▶ [Job A]: Rewrite the part of the forum thread on the pet-loss DVD between "We Will Miss" and "I miss her.", inclusive, replacing "very special" with "truly special".
▶ [Job B]:
Answer these questions from the forum thread on the pet-loss DVD:
(i) Who made the DVD?
(ii) What kind of dog did lrodptl lose two years before posting?
(iii) Where is the pet loss support group that mahhi22 mentions held?

▶ [Excerpt provided]:
+++

# DVD from Monks of New Skete to help deal with the loss of your dog.



## lrodptl (Nov 12, 2009)

Haven't viewed it but I would have 2 years ago when I lost my first New Skete Shepherd who was nothing short of my best friend,a tremendous dog and companion. Hope it helps someone.

We Will Miss You: Support for Grieving the Death of a Pet


----------



## blehmannwa (Jan 11, 2011)

I was thinking of getting this. I'm still grieving over Felony. Am very glad to have Havoc to help but Felony was very special and I miss her.


----------



## mahhi22 (Jul 14, 2009)

I should get this. I miss my Dakota so much & still cry about losing him this past Sept. I've never experienced such prolonged grief over a pet before. Makes me wonder what's wrong w me. 

blehmannwa, have you been to the pet loss support group held @ the Seattle Humane Society? I've been once so far. It was lovely & beneficial.


----------



## lrodptl (Nov 12, 2009)

mahhi22 said:


> I should get this. I miss my Dakota so much & still cry about losing him this past Sept. I've never experienced such prolonged grief over a pet before. Makes me wonder what's wrong w me.

+++

▶ [Dataset extract]:

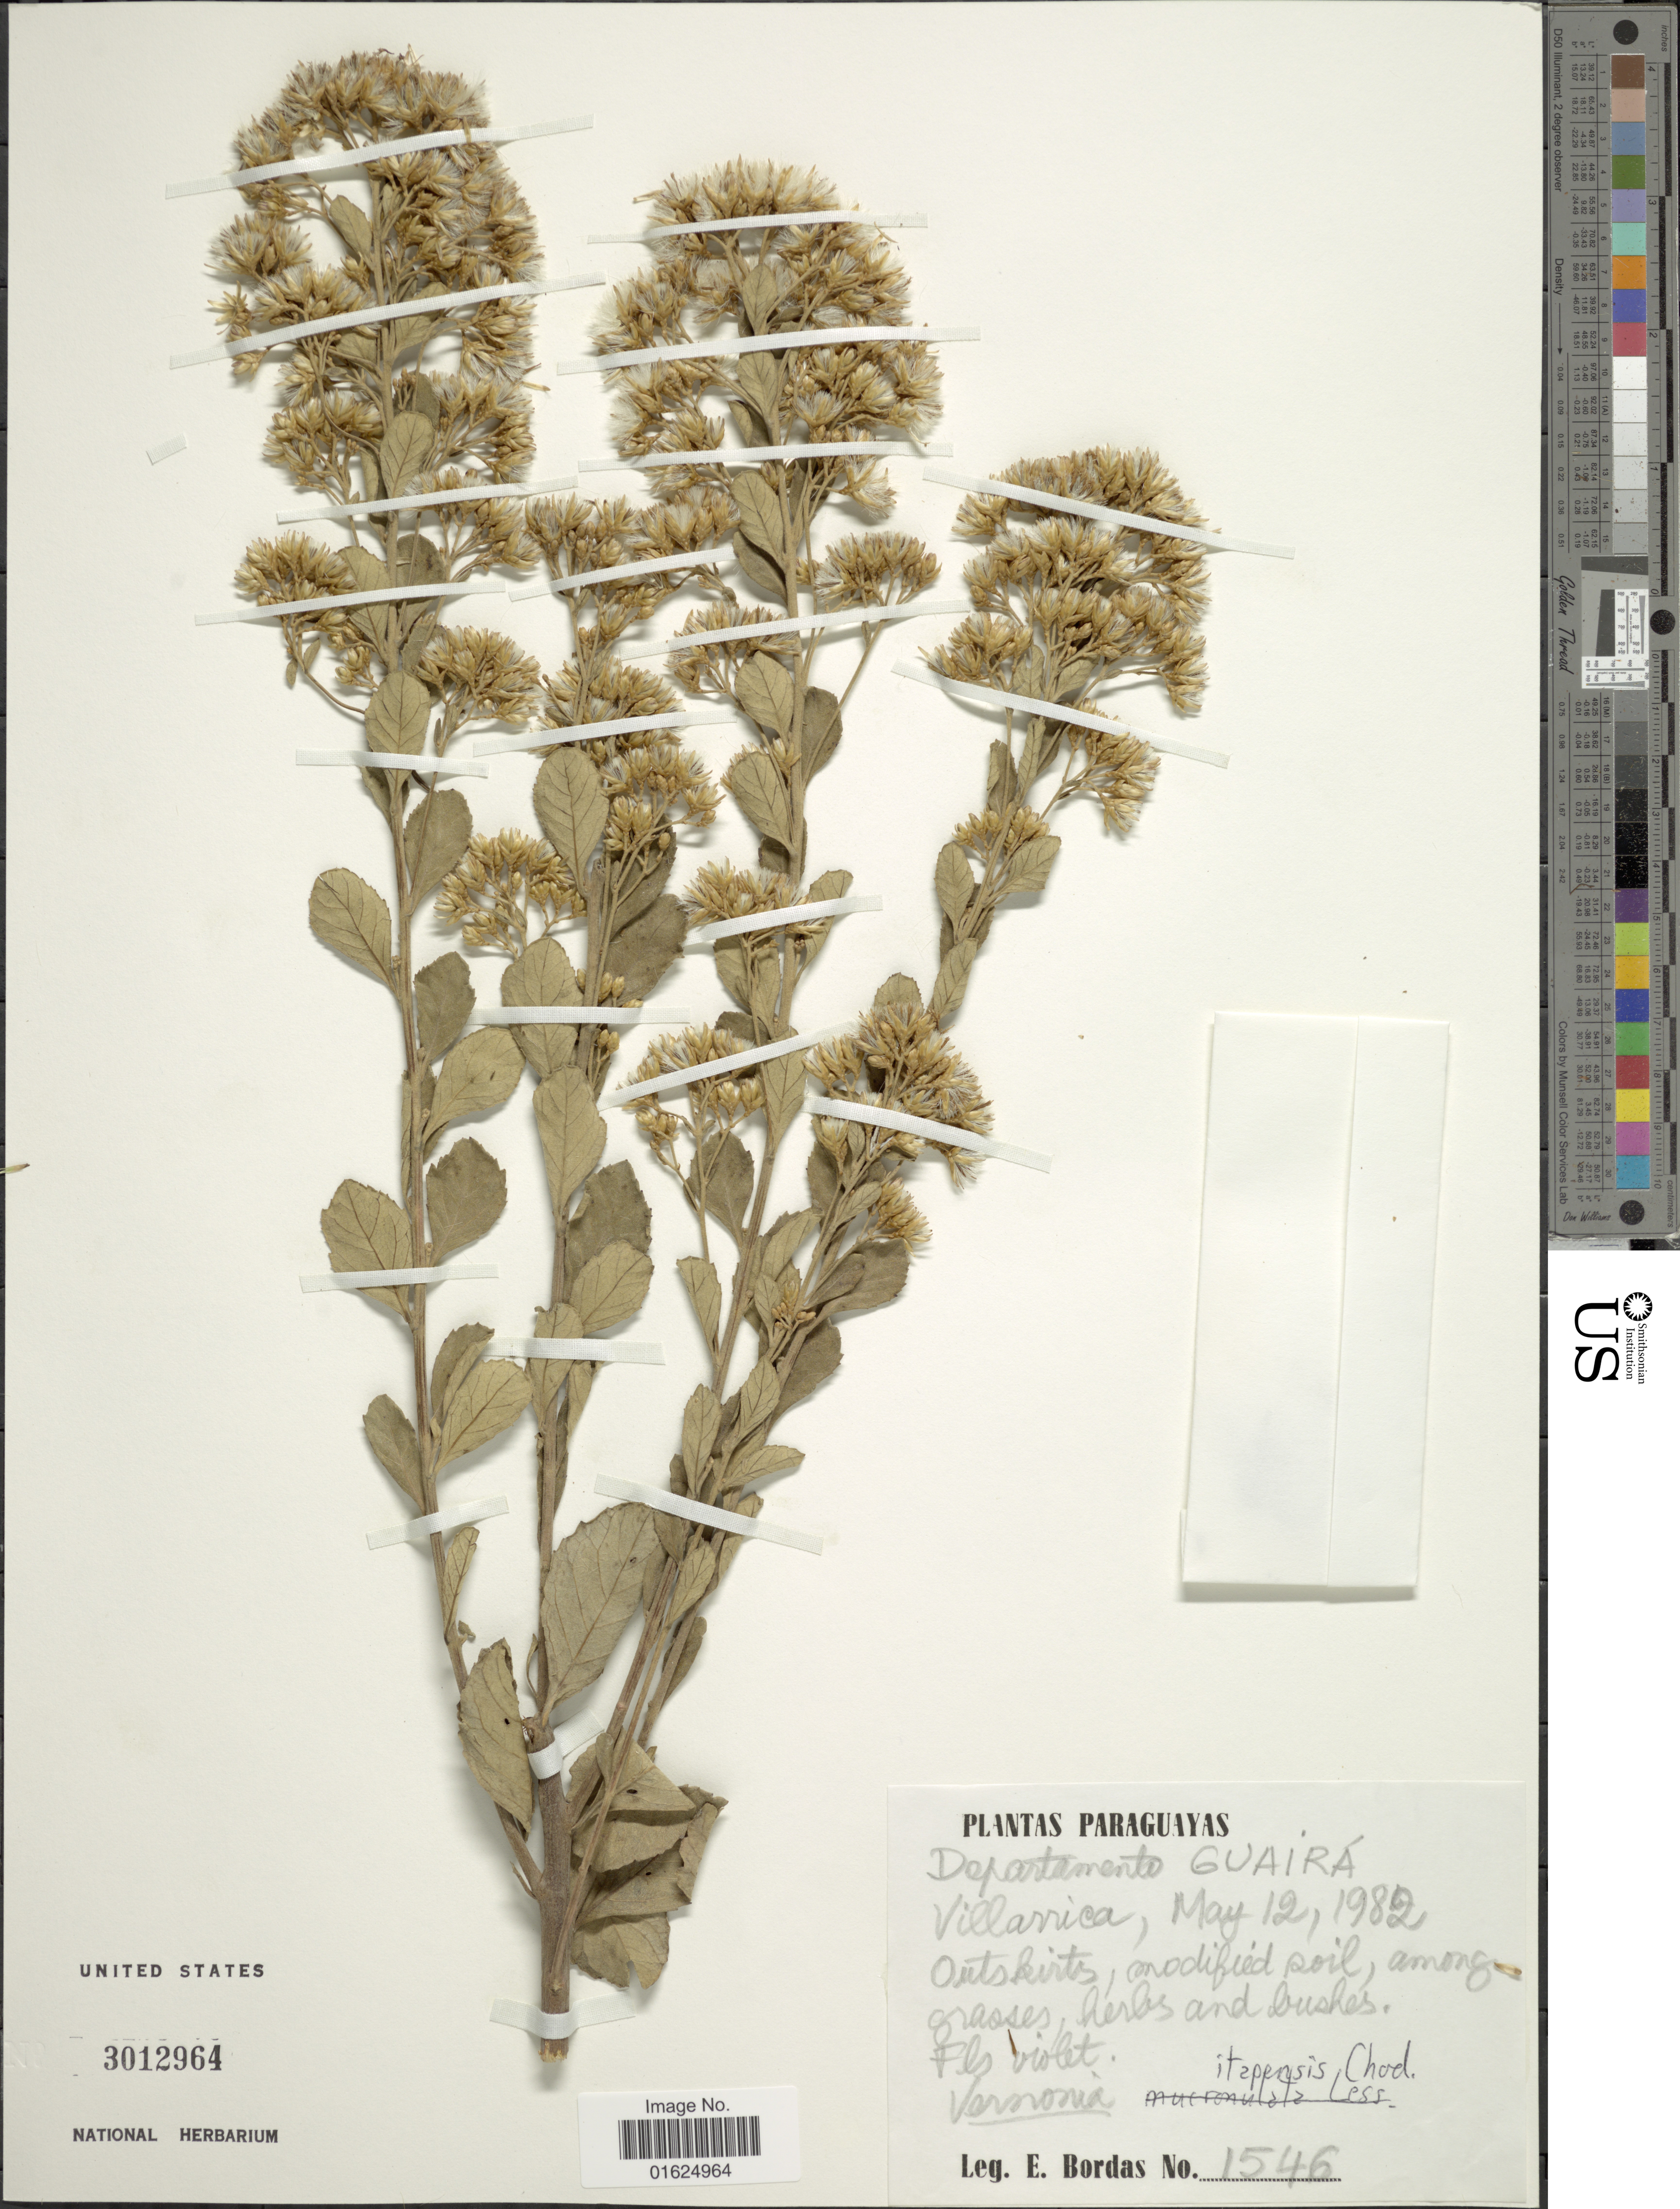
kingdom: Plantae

+++

▶ [Complete response A]:
We Will Miss You: Support for Grieving the Death of a Pet


----------



## blehmannwa (Jan 11, 2011)

I was thinking of getting this. I'm still grieving over Felony. Am very glad to have Havoc to help but Felony was truly special and I miss her.

▶ [Complete response B]:
(i) The Monks of New Skete.
(ii) A New Skete Shepherd.
(iii) At the Seattle Humane Society.